Main Article Content
Record ID: 248
Award(s): Excellence in Research Mentoring
Student Major: Biology, Environmental Studies
Project Advisor: Nathan Morehouse
Abstract: In nature, visual signals may convey important information such as species identity. Studies have found that organisms from diverse lineages sometimes signal such information through facial color, pattern, and ornamentations. Many of these studies have focused on primates, but little is known about the role of faces in non-primates, especially invertebrates. The Habronattus genus of jumping spiders acts as an ideal model for gaining a better understanding of this concept due to their color vision capability, high visual acuity, and diversity of facial colors exhibited by male spiders. We hypothesized that Habronattus spider faces may communicate species- and sex- specific information.
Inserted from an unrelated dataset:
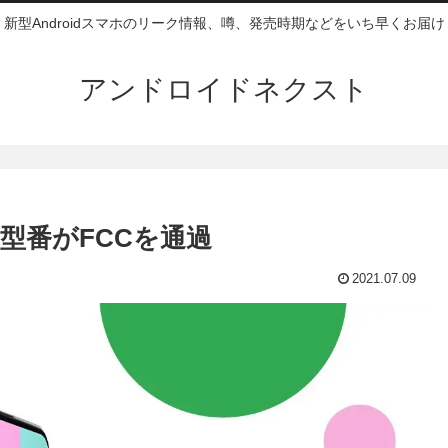
新型Androidスマホのリーク情報、噂、発売時期などをいち早くお届け
アンドロイドネクスト
つの型番がFCCを通過
2021.07.09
In this study, we analyzed the facial colorations of two co-occurring species of jumping spiders: Habronattus orbus and Habronattus decorus. We used a microspectrophotometer to measure the color reflection at 6 specific focal points on the faces of both male and female individuals from each species. We used the R package ‘pavo’ to visualize and model this data into how Habronattus might distinguish between these colors. Our results indicated both sex- and species-specific differences in facial coloration. These findings shed light on how an invertebrate system may utilize similar regions important to many primates, likely to select potential mates or for species discrimination. These insights further serve as the building blocks to future research to test potential differences in visual communication across different species in these jumping spiders.